**Your objective:** Every line below that holds the word "anchor" must be listed.

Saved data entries
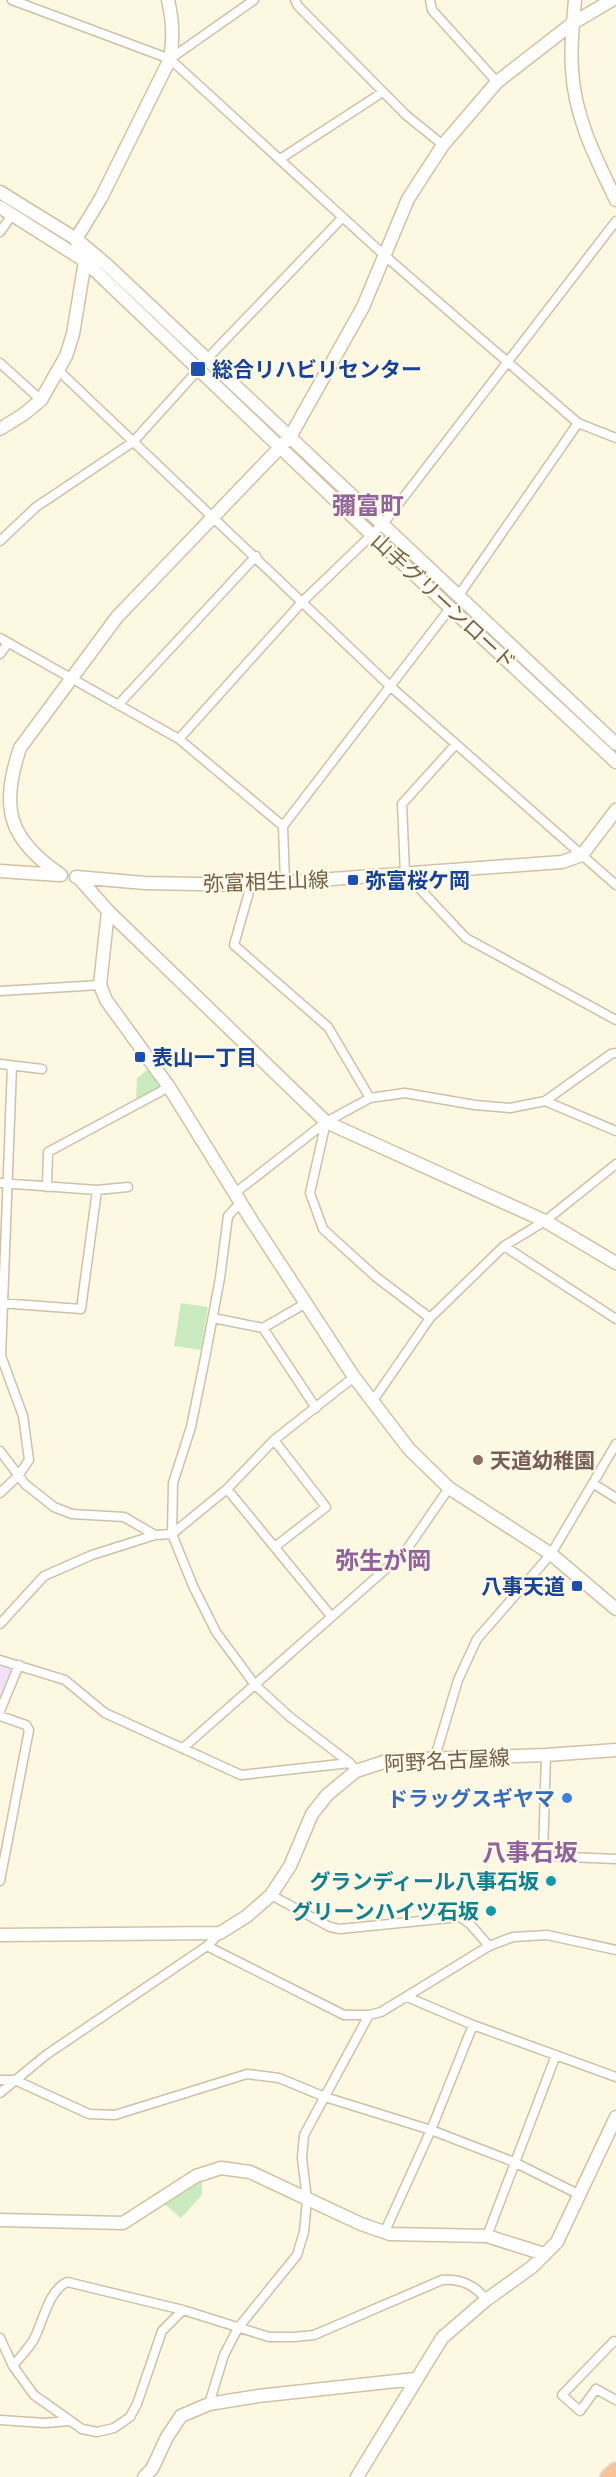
<svg xmlns="http://www.w3.org/2000/svg" width="616" height="2477" font-family="Manrope,'Noto Sans JP',sans-serif">
	<style>
		.education { fill: #f4dff9 }
		.green { fill: #caebc0 }
		.lines { fill: none; stroke-linecap: round; stroke-linejoin: round }
		.street-casing { stroke: #cfc0a8; stroke-width: 11 }
		.secondary-casing { stroke: #d2c2a5; stroke-width: 15 }
		.highway-casing { stroke: #e1dcd7; stroke-width: 18 }
		.street { stroke: #fff; stroke-width: 8 }
		.secondary { stroke: #fff; stroke-width: 12 }
		.highway { stroke: #fac396; stroke-width: 15 }
		.transit-dot { fill: #1a4fb4; stroke: #fffae9; stroke-width: 2 }
		.education-dot { fill: #8d6e63; stroke: #fffae9; stroke-width: 2 }
		.shop-dot { fill: #3f7fe0; stroke: #fffae9; stroke-width: 2 }
		.culture-dot { fill: #0f9aa8; stroke: #fffae9; stroke-width: 2 }
		.labels { text-anchor: middle; dominant-baseline: central; stroke-width: 4.5; stroke-linejoin: round; paint-order: stroke }
		.transit-label { font-size: 21px; font-weight: bold; fill: #164399; stroke: #fffae9; text-anchor: start }
		.street-label { font-size: 21px; fill: #766147; stroke: #fffae9 }
		.education-label { font-size: 21px; font-weight: bold; fill: #785e54; stroke: #fffae9; text-anchor: start }
		.shop-label { font-size: 21px; font-weight: bold; fill: #366cbe; stroke: #fffae9; text-anchor: end }
		.culture-label { font-size: 21px; font-weight: bold; fill: #0d838f; stroke: #fffae9; text-anchor: end }
		.quarter-label { font-size: 24px; font-weight: bold; fill: #91639a; stroke: #fffae9 }
	</style>
	<rect width="100%" height="100%" fill="#fdf8e2"/>
	<path class="education" d="M 0,1664 L 14,1669 L 0,1703 Z"/>
	<path class="green" d="M 151,1067 L 164,1086 L 136,1101 L 137,1078 Z
		M 181,1303 L 208,1307 L 201,1350 L 174,1346 Z
		M 197,2179 L 202,2181 L 202,2195 L 181,2218 L 161,2201 Z"/>
	<g class="lines">
		<defs>
			<path id="street" d="M 12,0 L 170,59 L 384,255 L 578,423 L 616,438
				M 295,0 L 298,6 L 406,115 L 443,145
				M 430,0 L 432,10 L 497,82
				M 170,59 L 254,0
				M 280,159 L 383,92
				M 0,232 L 12,215
				M 207,359 L 343,217
				M 0,363 L 41,400
				M 59,371 L 390,686 L 616,885
				M 0,541 L 36,507 L 133,442 L 199,369
				M 459,595 L 578,423
				M 0,638 L 179,739 L 283,826
				M 0,654 L 8,643
				M 118,705 L 256,556
				M 179,739 L 303,601 L 383,524 L 616,221
				M 456,744 L 402,804 L 405,873 L 466,938 L 616,1020
				M 285,882 L 283,826 L 451,607
				M 251,885 L 234,945 L 328,1027 L 370,1098
				M 0,991 L 100,985
				M 0,1064 L 42,1069
				M 545,1101 L 616,1131
				M 326,1122 L 310,1193 L 323,1229 L 376,1277 L 430,1318
				M 0,1183 L 97,1190 L 128,1187
				M 47,1187 L 48,1152 L 169,1087
				M 235,1193 L 326,1122 L 370,1098 L 405,1093 L 475,1105 L 510,1108 L 545,1101 L 611,1054 L 616,1053
				M 241,1202 L 228,1216 L 220,1278 L 205,1358 L 191,1427 L 173,1483 L 172,1534 L 193,1586 L 216,1632 L 255,1685 L 290,1717 L 350,1763 L 356,1771
				M 504,1246 L 616,1319
				M 0,1303 L 81,1309 L 97,1190
				M 213,1318 L 263,1328 L 306,1303
				M 263,1328 L 316,1408
				M 372,1402 L 430,1318 L 504,1246 L 545,1221 L 616,1164
				M 274,1440 L 326,1507 L 276,1546
				M 0,1451 L 25,1484 L 54,1507 L 72,1514 L 124,1517 L 155,1535
				M 594,1484 L 616,1498
				M 227,1489 L 331,1616
				M 0,1493 L 18,1476 L 29,1460 L 23,1416 L 1,1356 L 12,1066
				M 0,1624 L 44,1576 L 92,1555 L 155,1535 L 172,1534 L 227,1489 L 274,1440 L 354,1377
				M 0,1660 L 65,1680 L 105,1713 L 241,1775 L 350,1763
				M 0,1711 L 19,1665
				M 0,1716 L 26,1725 L 29,1730 L 0,1881
				M 183,1748 L 405,1552 L 449,1488
				M 546,1755 L 543,1856 L 616,1859
				M 435,1757 L 458,1680 L 477,1639 L 551,1554 L 616,1444
				M 271,1895 L 330,1927 L 340,1929 L 460,1917 L 470,1924 L 489,1946
				M 207,1946 L 344,2015 L 369,2015 L 381,2012 L 489,1946 L 513,1937 L 547,1935 L 616,1950
				M 407,1997 L 473,2025 L 616,2077
				M 0,2080 L 15,2080 L 89,2114 L 115,2115 L 247,2074 L 279,2078 L 325,2097 L 431,2130 L 514,2162 L 580,2195
				M 0,2093 L 46,2055 L 207,1946 L 220,1933
				M 385,2231 L 431,2130 L 473,2025
				M 487,2236 L 556,2055
				M 0,2338 L 13,2366 L 34,2395 L 82,2429 L 97,2432 L 114,2428 L 130,2417 L 137,2404 L 162,2331 L 183,2310
				M 616,2342 L 614,2341 L 562,2395 L 580,2411 L 596,2389 L 616,2400
				M 13,2366 C 20,2357 29,2348 34,2339 C 43,2322 48,2291 67,2282 L 183,2310 L 269,2337 L 294,2337 L 314,2335 L 442,2280 C 459,2278 476,2285 486,2300
				M 209,2404 L 224,2355 L 238,2328 L 297,2255 L 304,2232 L 307,2199 L 302,2158 L 304,2135 L 369,2015
				M 0,2420 L 45,2423 L 69,2421"/>
			<path id="secondary" d="M 575,0 C 573,23 570,47 572,69 C 574,116 596,159 616,200
				M 0,192 L 76,239 L 107,265 L 616,744
				M 0,207 L 85,261 L 372,535 L 616,762
				M 0,429 L 24,414 L 41,400 L 66,356 L 73,334 L 85,261 L 76,239 L 101,198 L 170,59 C 174,38 173,21 168,0
				M 0,871 L 59,875
				M 61,875 C 8,839 0,808 20,748 L 117,617 L 290,437 L 363,307 L 408,199 L 443,145 L 497,82 L 573,23 L 612,0
				M 76,877 L 145,883 L 251,885 L 562,862 L 582,855 L 616,810
				M 78,877 L 108,911 L 100,985 L 106,1000 L 169,1087 L 252,1221 L 354,1377 L 409,1449 L 449,1488 L 551,1554 L 616,1609
				M 108,911 L 326,1122 L 545,1221 L 616,1263
				M 0,1935 L 220,1933 L 247,1916 L 271,1895 L 290,1866 L 312,1814 L 327,1795 L 356,1771 L 390,1760 L 546,1755 L 616,1750
				M 0,2220 L 123,2223 L 196,2176 L 221,2168 L 250,2172 L 361,2224 L 390,2234 L 487,2236 L 544,2254
				M 144,2477 L 152,2469 L 167,2437 L 181,2416 L 209,2404 L 258,2396 L 415,2379
				M 357,2477 L 442,2338 L 486,2300 L 532,2267 L 557,2242 L 616,2117"/>
			<path id="highway" d="M 608,2477 L 616,2470"/>
		</defs>
		<use href="#street" class="street-casing"/>
		<use href="#secondary" class="secondary-casing"/>
		<use href="#highway" class="highway-casing"/>
		<use href="#street" class="street"/>
		<use href="#secondary" class="secondary"/>
		<use href="#highway" class="highway"/>
	</g>
	<g class="transit-dot">
		<rect x="190" y="361" width="16" height="16" rx="3"/>
		<rect x="347" y="874" width="12" height="12" rx="3"/>
		<rect x="134" y="1051" width="12" height="12" rx="3"/>
		<rect x="571" y="1580" width="12" height="12" rx="3"/>
	</g>
	<circle class="education-dot" cx="478" cy="1460" r="6"/>
	<circle class="shop-dot" cx="567" cy="1798" r="6"/>
	<g class="culture-dot">
		<circle cx="551" cy="1881" r="6"/>
		<circle cx="491" cy="1911" r="6"/>
	</g>
	<g class="labels">
		<g class="transit-label">
			<text x="212" y="369">総合リハビリセンター</text>
			<text x="365" y="880">弥富桜ケ岡</text>
			<text x="152" y="1057">表山一丁目</text>
			<text x="565" y="1586" text-anchor="end">八事天道</text>
		</g>
		<g class="street-label">
			<text transform="translate(444 601) rotate(43)">山手グリーンロード</text>
			<text transform="translate(266 881) rotate(-2)">弥富相生山線</text>
			<text transform="translate(447 1760) rotate(-3)">阿野名古屋線</text>
		</g>
		<g class="education-label">
			<text x="490" y="1460">天道幼稚園</text>
		</g>
		<g class="shop-label">
			<text x="555" y="1798">ドラッグスギヤマ</text>
		</g>
		<g class="culture-label">
			<text x="539" y="1881">グランディール八事石坂</text>
			<text x="479" y="1911">グリーンハイツ石坂</text>
		</g>
		<g class="quarter-label">
			<text x="368" y="504">彌富町</text>
			<text x="383" y="1559">弥生が岡</text>
			<text x="530" y="1851">八事石坂</text>
		</g>
	</g>
</svg>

**Result below:**
		.labels { text-anchor: middle; dominant-baseline: central; stroke-width: 4.5; stroke-linejoin: round; paint-order: stroke }
		.transit-label { font-size: 21px; font-weight: bold; fill: #164399; stroke: #fffae9; text-anchor: start }
		.education-label { font-size: 21px; font-weight: bold; fill: #785e54; stroke: #fffae9; text-anchor: start }
		.shop-label { font-size: 21px; font-weight: bold; fill: #366cbe; stroke: #fffae9; text-anchor: end }
		.culture-label { font-size: 21px; font-weight: bold; fill: #0d838f; stroke: #fffae9; text-anchor: end }
			<text x="565" y="1586" text-anchor="end">八事天道</text>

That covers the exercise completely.